The Japanese academic year starts in April, so late winter is our “summer break.” Abe issued guidelines last month requesting that schools around the country cancel the last week or so of classes so kids could stay home for even longer. (Unofficial polls conducted by this correspondent reveal Abe’s approval rating to be at an all-time high among ten-year-olds.) Most schools complied, and due to a stoic determination in the face of crisis learned over long years of experience with sudden changes in fortune—coupled with probably the most thorough handwashing and general hygiene culture in the history of the world—Japan held fast and the virus was at bay.

Japan has an excellent health system, a culture of not panicking and kicking in when times are hard, and a free and open press that allows for rapid dissemination of accurate information. We are in good shape. Folks wear masks all the time anyway (to avoid colds, to keep pollen away during hayfever season, and to protect others when sneezing and coughing), and even during bad flu outbreaks the packed trains in Tokyo somehow aren’t the breeding grounds for infection that one would expect in other parts of the world.

We seem to be turning into the same gale that has beset so many other places around the world.

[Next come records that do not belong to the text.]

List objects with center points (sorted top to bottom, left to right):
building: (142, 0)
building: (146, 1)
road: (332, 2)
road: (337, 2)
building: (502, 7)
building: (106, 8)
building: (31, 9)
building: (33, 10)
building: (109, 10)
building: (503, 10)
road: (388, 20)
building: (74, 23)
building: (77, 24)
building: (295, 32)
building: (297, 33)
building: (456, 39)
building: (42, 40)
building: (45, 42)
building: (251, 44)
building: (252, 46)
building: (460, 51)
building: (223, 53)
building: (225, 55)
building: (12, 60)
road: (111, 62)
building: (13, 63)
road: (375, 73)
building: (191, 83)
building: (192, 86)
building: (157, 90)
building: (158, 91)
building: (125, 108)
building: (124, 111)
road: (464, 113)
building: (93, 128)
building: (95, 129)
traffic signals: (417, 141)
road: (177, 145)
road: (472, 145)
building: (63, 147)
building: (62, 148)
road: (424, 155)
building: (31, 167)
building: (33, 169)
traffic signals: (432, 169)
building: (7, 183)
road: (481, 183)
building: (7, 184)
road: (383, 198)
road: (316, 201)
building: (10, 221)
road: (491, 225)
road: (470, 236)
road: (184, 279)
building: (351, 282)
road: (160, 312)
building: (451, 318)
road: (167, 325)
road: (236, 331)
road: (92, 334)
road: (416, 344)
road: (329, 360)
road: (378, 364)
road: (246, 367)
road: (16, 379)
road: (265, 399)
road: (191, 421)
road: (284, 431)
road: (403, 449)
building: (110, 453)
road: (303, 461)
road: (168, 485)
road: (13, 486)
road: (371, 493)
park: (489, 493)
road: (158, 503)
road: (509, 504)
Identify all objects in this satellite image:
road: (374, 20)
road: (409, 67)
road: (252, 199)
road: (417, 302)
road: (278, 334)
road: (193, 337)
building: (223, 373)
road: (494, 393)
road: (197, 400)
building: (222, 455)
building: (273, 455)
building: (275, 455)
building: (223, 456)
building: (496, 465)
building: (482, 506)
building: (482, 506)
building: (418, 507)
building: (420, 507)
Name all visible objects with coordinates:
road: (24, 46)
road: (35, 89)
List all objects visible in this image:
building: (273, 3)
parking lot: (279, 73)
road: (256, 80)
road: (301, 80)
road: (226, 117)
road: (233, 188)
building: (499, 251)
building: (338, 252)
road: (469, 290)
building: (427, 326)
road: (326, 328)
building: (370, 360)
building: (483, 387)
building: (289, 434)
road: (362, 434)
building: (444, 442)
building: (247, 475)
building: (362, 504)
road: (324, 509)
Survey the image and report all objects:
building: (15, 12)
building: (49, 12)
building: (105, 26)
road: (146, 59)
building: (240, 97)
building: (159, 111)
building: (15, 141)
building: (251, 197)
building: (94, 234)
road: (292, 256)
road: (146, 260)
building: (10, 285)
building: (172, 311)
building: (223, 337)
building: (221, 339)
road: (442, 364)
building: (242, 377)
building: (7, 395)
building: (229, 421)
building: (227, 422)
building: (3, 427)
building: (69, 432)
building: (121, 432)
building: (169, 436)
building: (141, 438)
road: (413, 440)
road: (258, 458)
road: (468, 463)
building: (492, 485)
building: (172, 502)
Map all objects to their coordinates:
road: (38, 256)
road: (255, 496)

But whatever happens with the virus, the real story, the real historical change, is probably economic. Abenomics seems to be dead. Prime Minister Abe’s career may be over, as it will be very difficult for him to avoid association with Xi Jinping. QE is failing here, just as it always will everywhere. A reliance on tourism and consumption cannot conceal the structural problems with the economy overall. Public debt is increasing, and taxes keep going up. Two lost decades are shading into three. Something else will have to be tried, because Keynesianism is spectacularly not working. (You have to give the Keynesians credit (no pun intended)—like coronavirus, they never die.)

And keep an eye on constitutional reform. One bright ray of hope in all this is that Japan may yet revise “its” constitution (actually imposed by New Deal radicals in 1947) to regain full sovereignty and control over its self-defense forces. Those self-defense forces acquitted themselves beautifully nine years ago, saving countless lives in Fukushima and Iwate alongside the US military in Operation Tomodachi. I look for true Japanese recovery to come from that fighting spirit of volunteerism. If the desire to protect Japan from within can finally bubble up to the level of constitutional politics, then the coronavirus may very well be remembered as a good turning point for us here.